(Yapılacak alıştırmalar):
A. Meis gezisi metnindeki "Maceralı bir yolculuk bizi bekliyor" diye başlayan paragrafı, ana bilgilerini koruyarak daha kısa biçimde yeniden yazın.
B. Meis gezisi metnine göre aşağıdaki soruları cevaplayın.
(i) Mavi Mağara'nın suları hangi renkte?
(ii) Aya Yorgi koyunda ışık oyunları suyun rengini hangi tonlarda yansıtıyor?
(iii) Restoranda deniz mahsullerinin üstüne hangi dondurma yeniyor?
C. Aşağıdaki ifadelerin Meis gezisi metniyle uyuşup uyuşmadığını belirtin.
(i) Aya Yorgi koyuna Mavi Mağara'dan önce gidiliyor.
(ii) Kaptan, anlatıcıyı suya attıktan sonra can simidi gönderiyor.
(iii) Gezinin sonunda Kaş'a geri dönülüyor.

(Metin bölümü):
Maceralı bir yolculuk bizi bekliyor. Motorumuzun kaptanı süratli ve çılgın kullanıyor. Neşe çığlıkları kahkahalara karışıyor. Dalgalar üstümüzde dans ediyor artık sadece o an var…Mavi Mağaraya varıyoruz önce. Burası ayrı bir doğa harikası: Mağaranın suları ışık oyunuyla cam göbeği renginde. Herkes sırayla kayıktan atlıyor. Ben biraz korkuyorum sanki, fakat kaptanımızın korkuya tahammülü yok. Beni kolumdan yakaladığı gibi suya atıveriyor ardımdan da can simidini göndermeyi ihmal etmiyor. Eğlenceli biri.
Mavi mağaranın büyüsünü geride bırakıp Aya Yorgi koyuna geçiyoruz. Bu deniz de bir başka güzel. Işık oyunları suyun rengini yeşil tonlarında yansıtıyor, berrak tertemiz.
Burada biraz yüzdükten sonra kaptanımız bizi tekrar Meis’in merkezine bırakıyor. Mavi beyaz restoranlarından birinde nefis deniz mahsullerini tattıktan ve üstüne sakızlı dondurma ile shutlarımızı içtikten sonra yeniden bizi bekleyen güzel Kaşımıza geri dönüyoruz.

(Veri kümesi içeriği):
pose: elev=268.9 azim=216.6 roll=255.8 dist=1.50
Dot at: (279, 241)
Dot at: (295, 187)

(Alıştırma cevapları):
A. Kaptanın hızlı ve çılgınca kullandığı motorla neşeli bir yolculuk başlıyor. İlk durak olan Mavi Mağara'nın suları, ışık oyunları sayesinde cam göbeği renginde görünüyor. Herkes sırayla kayıktan suya atlıyor. Biraz korkan anlatıcıyı ise kaptan kolundan tutup suya atıyor, ardından da can simidini gönderiyor.

B.
(i) Cam göbeği renginde.
(ii) Yeşil tonlarında.
(iii) Sakızlı dondurma.

C.
(i) Hayır: "Mavi mağaranın büyüsünü geride bırakıp Aya Yorgi koyuna geçiyoruz."
(ii) Evet: "ardımdan da can simidini göndermeyi ihmal etmiyor"
(iii) Evet: "yeniden bizi bekleyen güzel Kaşımıza geri dönüyoruz"